Because the “young artist” is very young indeed, Smith indulges in generalities about topics that are not, I think, best considered generally. It’s interesting to talk about whether artists really must suffer for their art, I suppose, but the real question is always concrete. Will you sleep with someone for your art, if that’s what it takes? Will you abandon your beloved for your art, if your art demands it? What will you compromise? Suffering is abstract, and easy; staying or leaving is hard.
The underlying premise is that painters, actors, writers, and dancers all share something that biologists, doctors, and bankers do not. I understand why some people want to believe this, I understand why Smith sees evidence of this in her audiences, but I think the premise is wrong. Plenty of biologists and doctors are artists — literally, not metaphorically — and plenty of artists can be found on any given Sunday in a relaxed, inattentive, and banker-like mood. Smith sees the biologists in her audience, sitting complacently behind the actors and writers,. But in the theater, the biologists are not at work. The actors and writers are. Smith doesn’t see the difference.
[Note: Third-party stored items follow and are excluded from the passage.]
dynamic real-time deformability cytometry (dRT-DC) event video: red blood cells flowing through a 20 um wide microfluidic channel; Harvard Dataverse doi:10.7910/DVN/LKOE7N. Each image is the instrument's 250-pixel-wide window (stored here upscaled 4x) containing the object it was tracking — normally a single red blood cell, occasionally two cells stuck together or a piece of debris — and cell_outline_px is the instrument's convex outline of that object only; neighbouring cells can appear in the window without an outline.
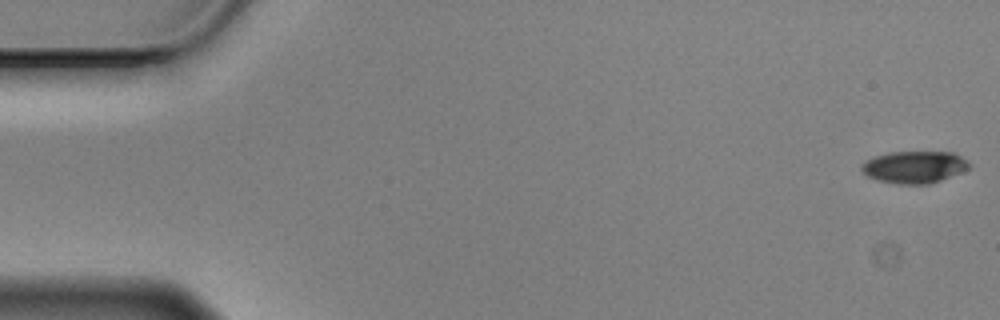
{"species": "Egyptian fruit bat (a non-hibernating species)", "species_latin": "Rousettus aegyptiacus", "temperature_condition": "cold", "stored_images_in_passage": 58, "camera_frame_rate_fps": 3000, "um_per_image_px": 0.085, "animal": {"sex": "male"}, "frame": {"image": 1, "passage_image": 1, "time_ms": 0.0, "image_size_px": [1000, 320], "cell_outline_px": [[968, 168], [960, 172], [940, 180], [928, 184], [900, 184], [876, 180], [868, 176], [860, 168], [868, 160], [876, 156], [888, 152], [956, 152], [968, 164]], "centroid_in_image_um": [77.7, 14.2], "position_along_channel_um": 7.3, "area_um2": 19.71}}
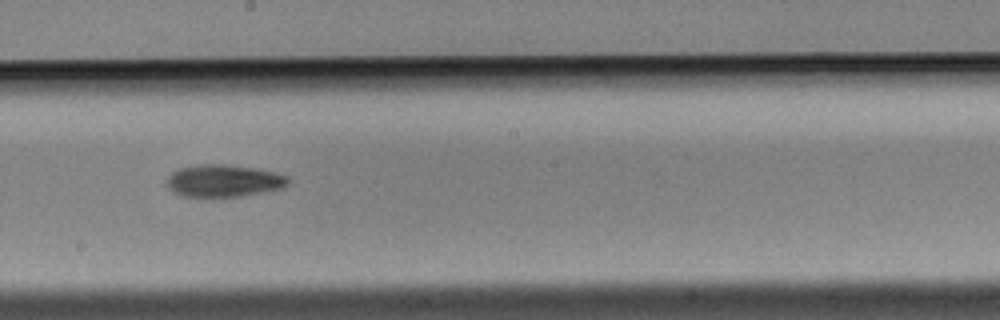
{"frame": {"image": 2, "passage_image": 32, "time_ms": 10.333, "image_size_px": [1000, 320], "cell_outline_px": [[288, 184], [284, 188], [240, 196], [204, 200], [180, 196], [172, 192], [168, 184], [168, 176], [172, 172], [180, 168], [200, 164], [224, 164], [256, 168], [276, 172], [288, 176]], "centroid_in_image_um": [18.99, 15.41], "position_along_channel_um": 229.2, "area_um2": 23.58}}
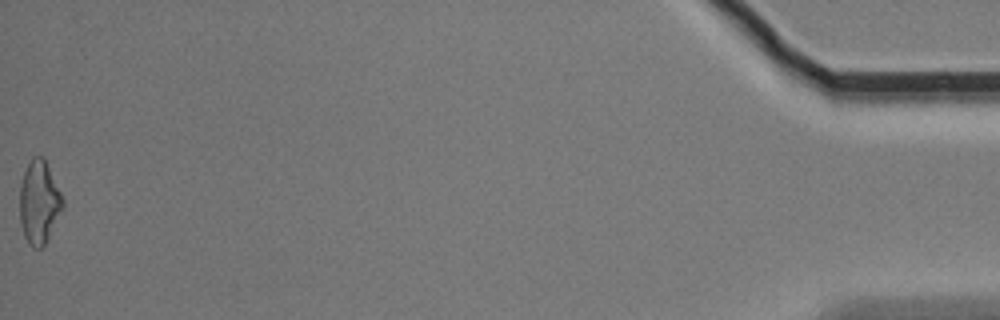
{"frame": {"image": 3, "passage_image": 58, "time_ms": 19.0, "image_size_px": [1000, 320], "cell_outline_px": [[64, 208], [44, 244], [40, 248], [32, 248], [28, 244], [24, 236], [20, 224], [20, 184], [24, 172], [32, 156], [44, 156], [64, 200]], "centroid_in_image_um": [3.32, 17.18], "position_along_channel_um": 431.9, "area_um2": 20.92}, "authors_computed_cell_mechanics": {"area_um2": 21.2993, "velocity_mm_per_s": 3.4834, "shape_relaxation_time_tau1_ms": 4.0782, "shape_relaxation_time_tau2_ms": null, "deformation_change_tau1": 0.1206, "deformation_change_tau2": null}}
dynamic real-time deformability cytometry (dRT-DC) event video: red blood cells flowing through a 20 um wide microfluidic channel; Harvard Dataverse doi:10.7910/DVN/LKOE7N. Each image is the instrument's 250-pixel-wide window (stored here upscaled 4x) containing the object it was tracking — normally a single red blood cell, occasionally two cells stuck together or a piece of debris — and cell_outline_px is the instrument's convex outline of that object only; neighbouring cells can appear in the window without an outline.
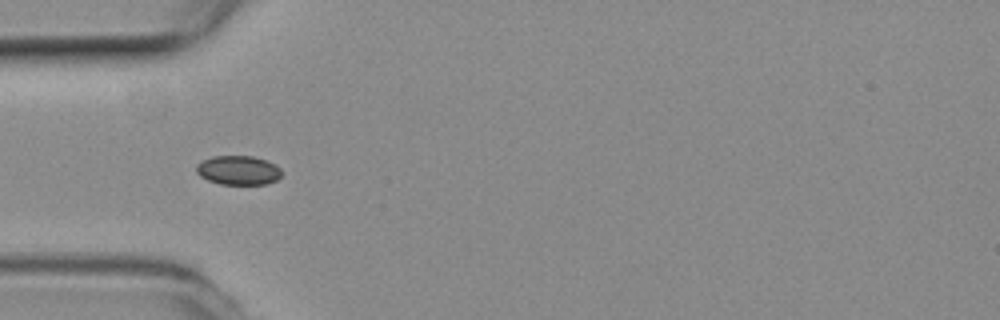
{"species": "common noctule bat (a hibernating species)", "species_latin": "Nyctalus noctula", "temperature_condition": "room temperature", "stored_images_in_passage": 4, "camera_frame_rate_fps": 3000, "um_per_image_px": 0.085, "animal": {"sex": "female", "body_mass_g": 19.3, "forearm_length_mm": 54.1}, "frame": {"image": 1, "passage_image": 4, "time_ms": 1.0, "image_size_px": [1000, 320], "cell_outline_px": [[280, 176], [276, 180], [268, 184], [220, 184], [208, 180], [200, 176], [196, 172], [196, 164], [212, 156], [252, 156], [268, 160], [276, 164], [280, 168]], "centroid_in_image_um": [20.26, 14.47], "position_along_channel_um": 64.7, "area_um2": 14.57}}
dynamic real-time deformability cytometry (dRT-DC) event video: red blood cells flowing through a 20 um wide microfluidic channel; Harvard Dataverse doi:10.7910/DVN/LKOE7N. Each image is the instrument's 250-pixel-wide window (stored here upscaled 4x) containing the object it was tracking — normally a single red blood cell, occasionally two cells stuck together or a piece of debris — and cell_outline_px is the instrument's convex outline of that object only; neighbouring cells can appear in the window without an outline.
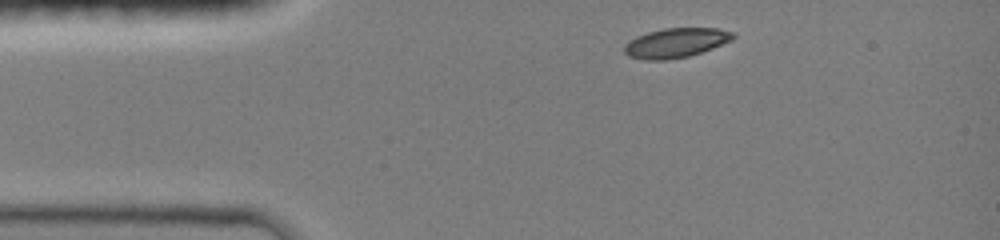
{"species": "common noctule bat (a hibernating species)", "species_latin": "Nyctalus noctula", "temperature_condition": "room temperature", "stored_images_in_passage": 8, "camera_frame_rate_fps": 3000, "um_per_image_px": 0.085, "animal": {"sex": "female", "body_mass_g": 19.0, "forearm_length_mm": 51.5}, "frame": {"image": 1, "passage_image": 1, "time_ms": 0.0, "image_size_px": [1000, 240], "cell_outline_px": [[736, 36], [732, 40], [712, 48], [688, 56], [664, 60], [644, 60], [628, 56], [624, 52], [624, 44], [628, 40], [636, 36], [648, 32], [664, 28], [720, 28], [732, 32]], "centroid_in_image_um": [57.41, 3.63], "position_along_channel_um": 27.6, "area_um2": 18.73}}
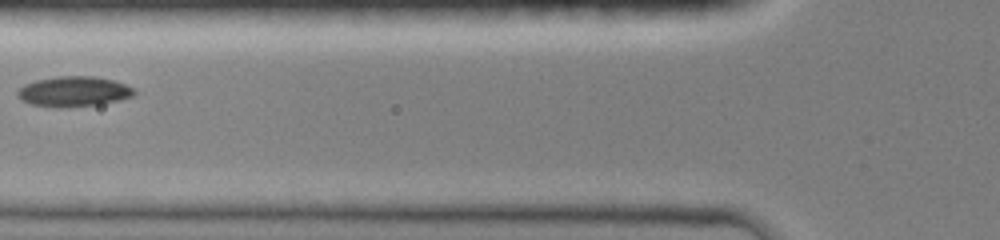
{"frame": {"image": 2, "passage_image": 4, "time_ms": 3.333, "image_size_px": [1000, 240], "cell_outline_px": [[136, 92], [132, 96], [120, 100], [96, 104], [56, 108], [32, 104], [24, 100], [16, 92], [24, 84], [36, 80], [56, 76], [92, 76], [112, 80], [124, 84], [132, 88]], "centroid_in_image_um": [6.26, 7.77], "position_along_channel_um": 119.5, "area_um2": 20.17}}
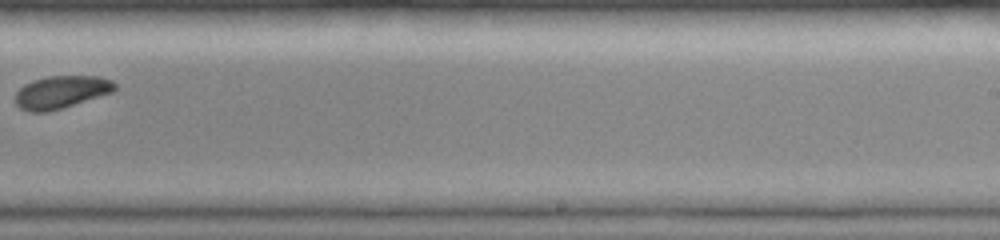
{"frame": {"image": 3, "passage_image": 8, "time_ms": 7.333, "image_size_px": [1000, 240], "cell_outline_px": [[116, 88], [112, 92], [48, 112], [28, 112], [20, 108], [16, 104], [16, 92], [24, 84], [32, 80], [48, 76], [100, 76], [112, 80], [116, 84]], "centroid_in_image_um": [5.18, 7.82], "position_along_channel_um": 283.8, "area_um2": 18.84}}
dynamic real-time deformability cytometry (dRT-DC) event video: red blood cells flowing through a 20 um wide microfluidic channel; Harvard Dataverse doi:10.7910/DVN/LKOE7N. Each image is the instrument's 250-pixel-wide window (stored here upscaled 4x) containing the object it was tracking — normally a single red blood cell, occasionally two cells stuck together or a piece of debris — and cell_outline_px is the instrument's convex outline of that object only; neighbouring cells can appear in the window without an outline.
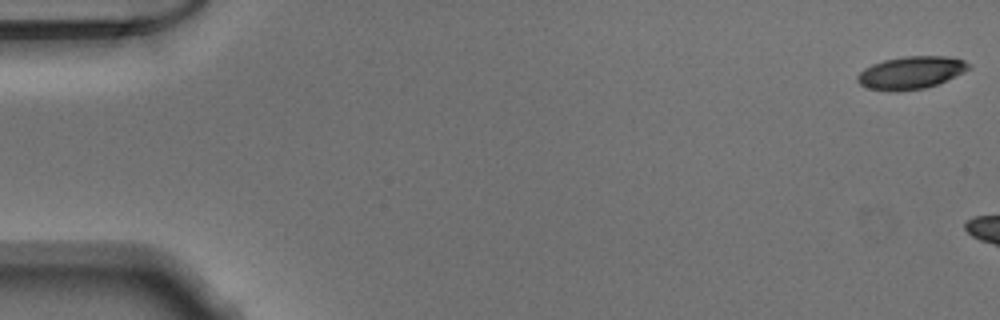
{"species": "Egyptian fruit bat (a non-hibernating species)", "species_latin": "Rousettus aegyptiacus", "temperature_condition": "warm", "stored_images_in_passage": 9, "camera_frame_rate_fps": 3000, "um_per_image_px": 0.085, "animal": {"sex": "male"}, "frame": {"image": 1, "passage_image": 1, "time_ms": 0.0, "image_size_px": [1000, 320], "cell_outline_px": [[972, 68], [964, 72], [936, 84], [924, 88], [896, 92], [892, 92], [868, 88], [860, 84], [856, 80], [856, 76], [864, 68], [872, 64], [884, 60], [904, 56], [944, 56], [964, 60], [972, 64]], "centroid_in_image_um": [77.42, 6.17], "position_along_channel_um": 7.6, "area_um2": 21.21}}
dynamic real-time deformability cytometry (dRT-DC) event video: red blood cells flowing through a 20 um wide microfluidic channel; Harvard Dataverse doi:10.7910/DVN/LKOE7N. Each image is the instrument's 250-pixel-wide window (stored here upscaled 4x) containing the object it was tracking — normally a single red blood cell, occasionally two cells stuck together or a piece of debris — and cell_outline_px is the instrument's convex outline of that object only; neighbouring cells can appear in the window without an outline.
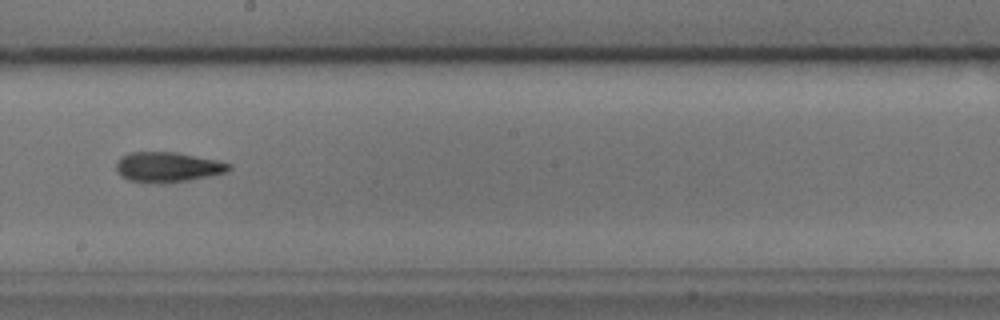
{"species": "common noctule bat (a hibernating species)", "species_latin": "Nyctalus noctula", "temperature_condition": "cold", "stored_images_in_passage": 41, "camera_frame_rate_fps": 3000, "um_per_image_px": 0.085, "animal": {"sex": "male", "body_mass_g": 17.9, "forearm_length_mm": 54.2}, "frame": {"image": 1, "passage_image": 18, "time_ms": 5.667, "image_size_px": [1000, 320], "cell_outline_px": [[232, 168], [228, 172], [188, 180], [128, 180], [120, 176], [116, 168], [116, 164], [128, 152], [176, 152], [216, 160], [232, 164]], "centroid_in_image_um": [14.3, 14.15], "position_along_channel_um": 233.9, "area_um2": 18.84}, "authors_computed_cell_mechanics": {"area_um2": 18.9006, "velocity_mm_per_s": 3.7901, "shape_relaxation_time_tau1_ms": 7.8634, "shape_relaxation_time_tau2_ms": 3.3613, "deformation_change_tau1": 0.2068, "deformation_change_tau2": 0.1356}}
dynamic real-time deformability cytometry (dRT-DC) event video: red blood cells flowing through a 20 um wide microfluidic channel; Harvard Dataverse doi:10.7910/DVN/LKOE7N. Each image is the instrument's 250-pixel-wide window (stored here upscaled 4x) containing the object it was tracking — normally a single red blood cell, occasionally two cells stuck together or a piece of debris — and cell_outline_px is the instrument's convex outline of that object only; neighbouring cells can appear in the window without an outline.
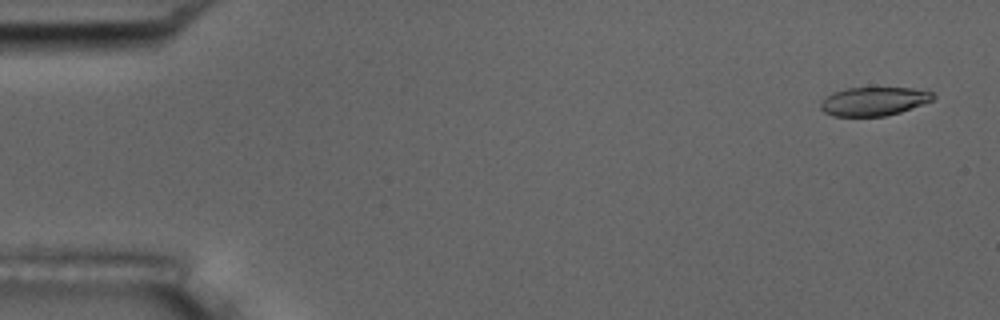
{"species": "common noctule bat (a hibernating species)", "species_latin": "Nyctalus noctula", "temperature_condition": "room temperature", "stored_images_in_passage": 55, "camera_frame_rate_fps": 3000, "um_per_image_px": 0.085, "animal": {"sex": "male", "body_mass_g": 17.5, "forearm_length_mm": 52.3}, "frame": {"image": 1, "passage_image": 3, "time_ms": 0.667, "image_size_px": [1000, 320], "cell_outline_px": [[936, 96], [932, 100], [900, 112], [884, 116], [832, 116], [824, 112], [820, 108], [820, 104], [832, 92], [848, 88], [928, 88]], "centroid_in_image_um": [74.31, 8.6], "position_along_channel_um": 10.7, "area_um2": 18.79}}
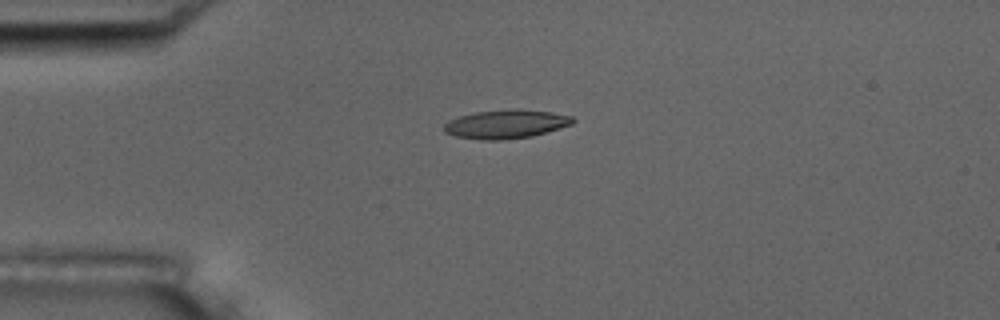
{"frame": {"image": 2, "passage_image": 14, "time_ms": 4.333, "image_size_px": [1000, 320], "cell_outline_px": [[576, 120], [572, 124], [532, 136], [500, 140], [484, 140], [456, 136], [444, 132], [444, 124], [448, 120], [460, 116], [476, 112], [516, 108], [520, 108], [552, 112], [572, 116]], "centroid_in_image_um": [43.02, 10.53], "position_along_channel_um": 42.0, "area_um2": 21.56}}
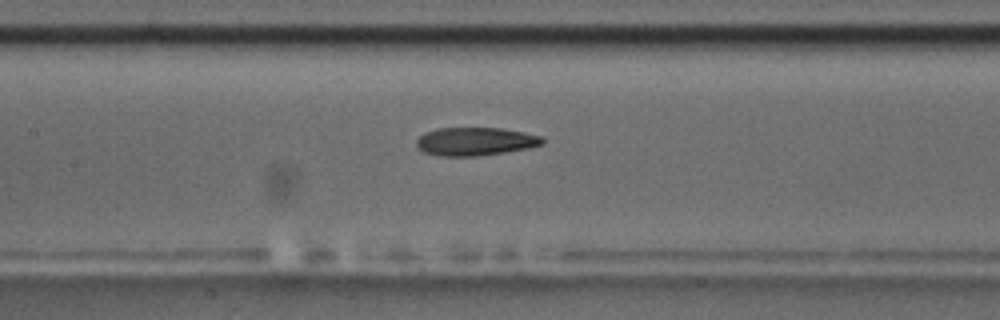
{"frame": {"image": 3, "passage_image": 26, "time_ms": 8.333, "image_size_px": [1000, 320], "cell_outline_px": [[544, 144], [528, 148], [504, 152], [476, 156], [440, 156], [424, 152], [416, 144], [416, 140], [424, 132], [436, 128], [504, 128], [524, 132], [540, 136], [544, 140]], "centroid_in_image_um": [40.39, 12.01], "position_along_channel_um": 167.0, "area_um2": 20.69}, "authors_computed_cell_mechanics": {"area_um2": 20.8658, "velocity_mm_per_s": 3.7225, "shape_relaxation_time_tau1_ms": 5.6482, "shape_relaxation_time_tau2_ms": 4.9123, "deformation_change_tau1": 0.1907, "deformation_change_tau2": 0.1496}}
Is there, today, much advice that applies equally to an aspiring painter, an actress-playwright, a mezzo-soprano, and a dancer? Conflating all these pursuits as “art” obscures a host of distinctions. Even in youth, the dancer’s candle is burning fast; the painter and the playwright have plenty of time, though never enough. Time’s winged fucking chariot is hardly mentioned, but what subject is more apt for advice to the young artist? Nor is there much space here to address the realization that, sooner or later, comes to so many young artists: we have limits, and the art we want to make sometimes lies beyond what our bodies or the laws of nature permit. Smith talks intelligently about The Man, about learning to deal with an appease the powers that be, and this is all very well. But sometimes the limits are not the man: you grew up and you’re 5'2, or you tore your Achilles tendon, or you caught leukemia, or you’d be the finest mind of most generation but this year there’s this kid from New York. Henry Adams calls stoicism “a stupid resource, though the only one”; I'd have like to have heard how Smith might have fortified her high-school artist against that day.